Mind-Body Integration
This principle affirms that mind and body jointly reflect our beliefs about ourselves and the world, influencing how we experience and present ourselves. Hakomi offers many practices for working with somatic material (e.g., habitual movements, gestures, posture, and the body’s structure) to reveal and transform the limiting core beliefs they unconsciously express.
Unity
The unity principle views people as living, organic systems–integral wholes composed of parts. Hakomi sees healing as a process that supports separate and often disconnected parts of the system to communicate so they can function as a harmonious whole. Hakomi practitioners recognize and work with the interdependency of all levels of the human system, including the physical/metabolic, intrapsychic, interpersonal, family, cultural, societal, global, and spiritual.
Organicity
The organicity principle assumes that when all the parts communicate within the whole, we naturally self-direct, self-correct, and self-actualize. Rather than imposing our agenda for healing, we support our clients’ organic unfolding toward wholeness and trust that this is the direction their system will naturally seek.
Loving Presence
Ron Kurtz called the compassionate, open stance of the therapist Loving Presence.
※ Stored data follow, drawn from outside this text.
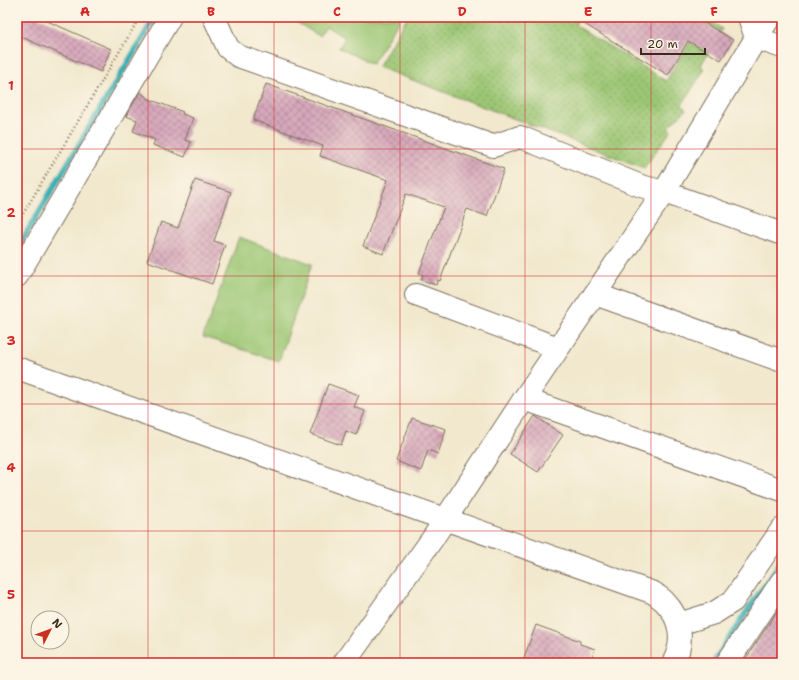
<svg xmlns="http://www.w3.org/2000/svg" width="799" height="680" font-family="'Shantell Sans',sans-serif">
  <defs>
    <pattern id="garden-dots" width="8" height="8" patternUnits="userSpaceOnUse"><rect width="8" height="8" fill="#9bc673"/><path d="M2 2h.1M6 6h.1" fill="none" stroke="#80a15e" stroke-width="1.8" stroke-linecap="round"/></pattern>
    <pattern id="building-cross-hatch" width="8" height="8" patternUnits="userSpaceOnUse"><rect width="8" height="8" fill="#d7a8bb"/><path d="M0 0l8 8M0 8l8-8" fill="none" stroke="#b08997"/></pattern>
  </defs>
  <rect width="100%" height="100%" fill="#fcf5e5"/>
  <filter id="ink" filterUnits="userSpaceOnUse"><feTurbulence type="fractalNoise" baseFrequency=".025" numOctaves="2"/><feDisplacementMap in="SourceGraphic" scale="8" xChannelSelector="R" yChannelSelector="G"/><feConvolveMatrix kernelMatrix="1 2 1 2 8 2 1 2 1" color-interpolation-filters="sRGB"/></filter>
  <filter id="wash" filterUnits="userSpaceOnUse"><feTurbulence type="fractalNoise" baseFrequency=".012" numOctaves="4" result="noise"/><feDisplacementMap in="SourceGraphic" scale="16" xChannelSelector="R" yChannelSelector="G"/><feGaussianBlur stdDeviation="0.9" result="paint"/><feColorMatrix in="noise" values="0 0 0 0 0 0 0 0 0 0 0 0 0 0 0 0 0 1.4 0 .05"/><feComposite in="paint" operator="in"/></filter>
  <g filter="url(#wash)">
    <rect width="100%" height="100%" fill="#f1e8cd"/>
    <!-- grass -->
    <g fill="#9bc673" stroke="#6b7848">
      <polygon points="288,17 401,17 372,64 339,48 345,38 326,26 319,36"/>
      <polygon points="239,237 312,264 279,361 203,337"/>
    </g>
    <!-- garden -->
    <polygon fill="url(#garden-dots)" stroke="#6b7848" points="407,17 580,17 575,25 666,81 705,17 711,17 709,20 722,29 701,65 704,70 682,105 686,110 668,127 671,131 644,168 378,67"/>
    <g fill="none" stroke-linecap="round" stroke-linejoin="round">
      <!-- stream -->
      <g stroke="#3eafb5" stroke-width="6">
        <polyline points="17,249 155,17"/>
        <polyline points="713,663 782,559"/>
      </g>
    </g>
    <g id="blocks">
      <!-- building -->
      <g fill="url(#building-cross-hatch)">
        <polygon points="24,17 38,17 111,49 101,72 17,35 17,33"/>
        <polygon points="573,17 695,17 733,40 721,60 688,41 668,75"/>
        <polygon points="266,84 504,169 487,216 467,209 440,281 438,280 436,285 421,280 423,275 419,273 444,207 406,194 383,254 363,246 388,180 320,156 323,146 253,120"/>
        <polygon points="140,92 149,99 183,112 182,114 193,118 185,140 191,142 185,157 153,145 155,140 133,131 137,120 126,116"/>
        <polygon points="195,180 231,192 214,241 225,245 212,284 147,261 161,222 178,228"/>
        <polygon points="328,384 359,395 354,407 365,411 356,435 346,431 341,445 310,434"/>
        <polygon points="535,416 563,435 538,472 510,454"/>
        <polygon points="412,418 446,429 438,454 428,450 421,471 396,461"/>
        <polygon points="782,604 782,663 743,663"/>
        <polygon points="536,625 580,641 580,644 595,649 590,663 522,663"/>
      </g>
    </g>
  </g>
  <g filter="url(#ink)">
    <use href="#blocks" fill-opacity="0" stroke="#7b6c5b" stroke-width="1"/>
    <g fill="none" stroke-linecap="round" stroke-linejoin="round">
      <!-- minor casing -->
      <g stroke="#7b6c5b" stroke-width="24">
        <g id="minor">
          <polyline points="214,17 228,48 238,56 493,146 520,137 641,186 664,192 782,234"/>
          <polyline points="749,17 756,38 782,47"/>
          <polyline points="17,276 170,17"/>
          <polyline points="595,294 782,361"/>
          <polyline points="416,295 558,348"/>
          <path d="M17 368 654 593C657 596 661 598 664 601 681 618 685 642 673 663"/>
          <polyline points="524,399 782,490"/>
          <polyline points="679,624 714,613 733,601 782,529"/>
          <polyline points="344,663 433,538 524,399 664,192 756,38 770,17"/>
          <polyline points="727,663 782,581"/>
        </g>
      </g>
      <!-- path -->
      <polyline stroke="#7b6c5b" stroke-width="2.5" stroke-dasharray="1 3" stroke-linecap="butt" points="17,224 140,17"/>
      <!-- minor -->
      <use href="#minor" stroke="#fff" stroke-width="22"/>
    </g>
  </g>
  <!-- grid -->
  <path fill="none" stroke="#d62828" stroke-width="1" stroke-opacity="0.55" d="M148 17V663M274 17V663M400 17V663M525 17V663M651 17V663M17 149H782M17 276H782M17 404H782M17 531H782"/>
  <!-- margin -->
  <rect width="799" height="680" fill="none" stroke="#fcf5e5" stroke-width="44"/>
  <!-- north arrow -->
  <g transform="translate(50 630) rotate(48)"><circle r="19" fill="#fcf5e5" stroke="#afa495"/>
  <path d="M0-3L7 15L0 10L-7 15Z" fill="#c8321e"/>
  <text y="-6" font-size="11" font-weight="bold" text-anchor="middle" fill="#3b2a1e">N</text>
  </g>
  <!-- scale -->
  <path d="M641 48v6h64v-6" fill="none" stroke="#3b2a1e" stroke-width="2"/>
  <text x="647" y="48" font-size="12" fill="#3b2a1e" stroke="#fcf5e5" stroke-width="3" paint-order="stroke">20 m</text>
  <rect x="22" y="22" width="755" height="636" fill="none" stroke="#d62828" stroke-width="1.5"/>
  <g font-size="13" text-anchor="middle" font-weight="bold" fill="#d62828">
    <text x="85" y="16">A</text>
    <text x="211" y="16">B</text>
    <text x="337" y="16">C</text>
    <text x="462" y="16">D</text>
    <text x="588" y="16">E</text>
    <text x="714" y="16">F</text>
    <text x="11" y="90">1</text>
    <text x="11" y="217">2</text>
    <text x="11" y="345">3</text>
    <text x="11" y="472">4</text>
    <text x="11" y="599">5</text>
  </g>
</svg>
He emphasized this relational aspect of mindfulness after reading research indicating that the personhood or inner state of the therapist is at least eight times more predictive of therapeutic success than the methods used (Mahoney, 1991).
The practice of Loving Presence arouses the heart to see beauty in suffering and find grace and ease in being with uncertainty. It cultivates a state of appreciation for the inspiring qualities within each human being and, therefore, every client.
Although Ron never officially added it to his five original principles, we include it here to honor the centrality of loving presence in Hakomi.